Le « roi » décide quoi faire ensuite
Comme ni les blocs de gauche ni ceux de droite n’ont obtenu la majorité, Løkke Rasmussen assume désormais le rôle de leader. Son parti, le Parti de la Liberté, ainsi que 14 députés sur les 179 sièges du Parlement, sont impliqués dans la décision de savoir si Frederiksen peut briguer un troisième mandat dans l’Union européenne et dans un pays de l’OTAN. Il y a 90 sièges pour constituer la majorité.
Løkke Rasmussen a appelé les militants de gauche et de droite à abandonner certaines des positions qu’ils ont choisies pendant la campagne et à “venir jouer avec nous”.
Aucun des blocs ne pourra former une majorité sans le soutien des conservateurs, qui sont les seuls véritables vainqueurs des élections.
“J’ai proposé l’autre jour – et nous le resterons – de prendre la responsabilité de siéger avec les partis des deux côtés de la ligne centrale politique pour voir si un agenda politique peut être créé, afin que le gouvernement puisse se mettre d’accord”, a déclaré Løkke Rasmussen mercredi.
Stubager a déclaré qu’ils devaient imposer des concessions sur les promesses de chaque parti pour atteindre leur objectif : un gouvernement central.
“En ce qui me concerne, nous ne pouvons pas construire un gouvernement si nous conservons ces lignes électriques”, a déclaré Stubager. “Il faut donc que quelqu’un revienne sur sa promesse de former un gouvernement.”
Le Groenland a donné une tribune au ministre des Affaires étrangères
Une partie du succès des modérés peut être attribuée à Trump et au Groenland, a déclaré Stubager.
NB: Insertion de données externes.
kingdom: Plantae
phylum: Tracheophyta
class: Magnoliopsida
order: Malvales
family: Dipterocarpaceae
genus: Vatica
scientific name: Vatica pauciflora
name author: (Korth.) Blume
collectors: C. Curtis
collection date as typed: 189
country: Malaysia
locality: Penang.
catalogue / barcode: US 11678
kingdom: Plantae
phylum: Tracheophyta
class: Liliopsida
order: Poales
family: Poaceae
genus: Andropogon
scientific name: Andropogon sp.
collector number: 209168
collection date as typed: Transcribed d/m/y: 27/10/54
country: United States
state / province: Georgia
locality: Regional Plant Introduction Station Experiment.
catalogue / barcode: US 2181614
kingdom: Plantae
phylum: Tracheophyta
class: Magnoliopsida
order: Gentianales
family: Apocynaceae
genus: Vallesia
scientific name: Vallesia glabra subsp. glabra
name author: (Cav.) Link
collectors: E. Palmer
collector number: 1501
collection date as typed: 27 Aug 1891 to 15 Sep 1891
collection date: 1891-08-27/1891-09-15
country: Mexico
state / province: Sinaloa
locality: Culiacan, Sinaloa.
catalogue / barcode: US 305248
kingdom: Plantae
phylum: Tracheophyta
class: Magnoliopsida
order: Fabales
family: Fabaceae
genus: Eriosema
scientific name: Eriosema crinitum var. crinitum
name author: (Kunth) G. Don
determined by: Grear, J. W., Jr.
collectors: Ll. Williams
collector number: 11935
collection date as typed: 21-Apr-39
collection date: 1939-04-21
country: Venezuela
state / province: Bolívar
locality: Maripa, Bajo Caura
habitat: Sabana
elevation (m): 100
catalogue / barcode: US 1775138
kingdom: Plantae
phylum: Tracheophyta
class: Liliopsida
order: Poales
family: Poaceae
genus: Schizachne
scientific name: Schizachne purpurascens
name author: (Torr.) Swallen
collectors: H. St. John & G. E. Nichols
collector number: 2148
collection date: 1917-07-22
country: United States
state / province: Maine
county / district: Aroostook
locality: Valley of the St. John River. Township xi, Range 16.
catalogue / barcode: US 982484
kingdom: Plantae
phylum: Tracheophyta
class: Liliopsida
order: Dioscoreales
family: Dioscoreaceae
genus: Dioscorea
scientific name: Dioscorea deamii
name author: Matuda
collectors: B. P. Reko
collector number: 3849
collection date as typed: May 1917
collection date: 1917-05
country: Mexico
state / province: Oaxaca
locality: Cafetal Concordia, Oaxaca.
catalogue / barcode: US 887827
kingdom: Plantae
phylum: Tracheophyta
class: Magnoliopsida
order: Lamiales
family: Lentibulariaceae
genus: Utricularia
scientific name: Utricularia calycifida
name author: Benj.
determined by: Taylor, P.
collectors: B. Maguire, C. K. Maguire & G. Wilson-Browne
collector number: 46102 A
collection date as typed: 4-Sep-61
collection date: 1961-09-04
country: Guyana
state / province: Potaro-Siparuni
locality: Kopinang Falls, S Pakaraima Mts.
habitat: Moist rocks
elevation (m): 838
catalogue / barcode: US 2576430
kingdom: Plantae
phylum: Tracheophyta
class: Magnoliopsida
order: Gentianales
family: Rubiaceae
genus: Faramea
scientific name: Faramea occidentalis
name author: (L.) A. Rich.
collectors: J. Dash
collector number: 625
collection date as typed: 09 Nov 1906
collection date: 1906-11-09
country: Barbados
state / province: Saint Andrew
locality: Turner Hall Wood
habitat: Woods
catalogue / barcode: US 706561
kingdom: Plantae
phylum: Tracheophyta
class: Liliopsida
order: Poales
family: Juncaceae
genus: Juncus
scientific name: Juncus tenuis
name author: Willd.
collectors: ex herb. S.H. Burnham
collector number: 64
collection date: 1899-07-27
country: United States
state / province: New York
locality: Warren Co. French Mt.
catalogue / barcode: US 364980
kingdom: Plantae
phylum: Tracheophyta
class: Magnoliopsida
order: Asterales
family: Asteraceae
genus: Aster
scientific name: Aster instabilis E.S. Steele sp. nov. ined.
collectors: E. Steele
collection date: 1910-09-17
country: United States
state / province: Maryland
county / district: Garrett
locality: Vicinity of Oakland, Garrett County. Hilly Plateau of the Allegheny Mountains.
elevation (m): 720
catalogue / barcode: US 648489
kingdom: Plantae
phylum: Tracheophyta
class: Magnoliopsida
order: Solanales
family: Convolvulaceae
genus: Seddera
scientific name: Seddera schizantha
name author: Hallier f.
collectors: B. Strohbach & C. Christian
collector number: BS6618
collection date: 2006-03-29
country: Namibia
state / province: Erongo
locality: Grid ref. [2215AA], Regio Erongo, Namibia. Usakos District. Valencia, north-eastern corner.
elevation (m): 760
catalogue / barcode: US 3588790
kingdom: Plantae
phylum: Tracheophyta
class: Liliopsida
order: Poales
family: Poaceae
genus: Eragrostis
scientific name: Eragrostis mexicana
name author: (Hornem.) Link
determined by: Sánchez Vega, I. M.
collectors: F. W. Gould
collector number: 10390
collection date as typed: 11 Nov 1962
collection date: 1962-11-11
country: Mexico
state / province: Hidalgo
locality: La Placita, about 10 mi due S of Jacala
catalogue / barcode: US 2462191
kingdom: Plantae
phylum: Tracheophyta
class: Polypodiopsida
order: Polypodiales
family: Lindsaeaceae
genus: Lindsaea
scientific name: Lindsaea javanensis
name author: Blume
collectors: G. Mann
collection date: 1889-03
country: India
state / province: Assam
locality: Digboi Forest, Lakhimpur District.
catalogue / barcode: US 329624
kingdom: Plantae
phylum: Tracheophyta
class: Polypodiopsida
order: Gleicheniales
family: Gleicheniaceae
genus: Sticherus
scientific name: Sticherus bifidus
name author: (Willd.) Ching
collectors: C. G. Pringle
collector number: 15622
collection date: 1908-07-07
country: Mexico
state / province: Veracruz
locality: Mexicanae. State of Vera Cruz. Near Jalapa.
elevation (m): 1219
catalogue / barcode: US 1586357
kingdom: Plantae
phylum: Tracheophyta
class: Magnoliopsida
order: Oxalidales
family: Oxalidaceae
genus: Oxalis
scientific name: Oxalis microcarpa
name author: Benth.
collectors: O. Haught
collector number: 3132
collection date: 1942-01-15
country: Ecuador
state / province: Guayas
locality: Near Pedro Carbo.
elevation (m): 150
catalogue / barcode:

À la fin de l’année dernière, les élections du parti ont été mauvaises, mais ensuite Løkke Rasmussen, le ministre des Affaires étrangères du gouvernement, a fait preuve de ses efforts diplomatiques pour apaiser les problèmes avec les États-Unis et d’une visite à Washington.
“Donald Trump a préparé le terrain pour que Lars Løkke puisse y parvenir, et il l’a bien fait aux yeux de la plupart des Danois”, a déclaré Stubager.
Frederiksen a également effectué des opérations bancaires au Groenland. Ses propres sondages du début de l’année ont montré un regain de soutien, ce qui l’a incité à déclencher des élections en février, soit des mois avant la date prévue. Il semble qu’il espérait que sa position décisive à ce poste l’aiderait auprès des électeurs.
Le vote anticipé n’a pas été un pari raté, car les sociaux-démocrates bénéficiaient de moins de soutien qu’avant la crise.
Frederiksen a prévenu en janvier qu’une prise de contrôle américaine du Groenland mettrait fin à l’OTAN. Mais le problème s’est atténué pour l’instant.
Trump a soutenu les menaces d’imposer des droits de douane au Danemark et à d’autres pays européens qui s’opposaient à la gestion américaine de l’île arctique, et les États-Unis, le Danemark et le Groenland ont entamé des négociations techniques sur un accord de sécurité dans l’Arctique. Les discussions sont en cours.
Manenkov, Dazio et Brooks écrivent pour Associated Press. Dazio a parlé depuis Berlin.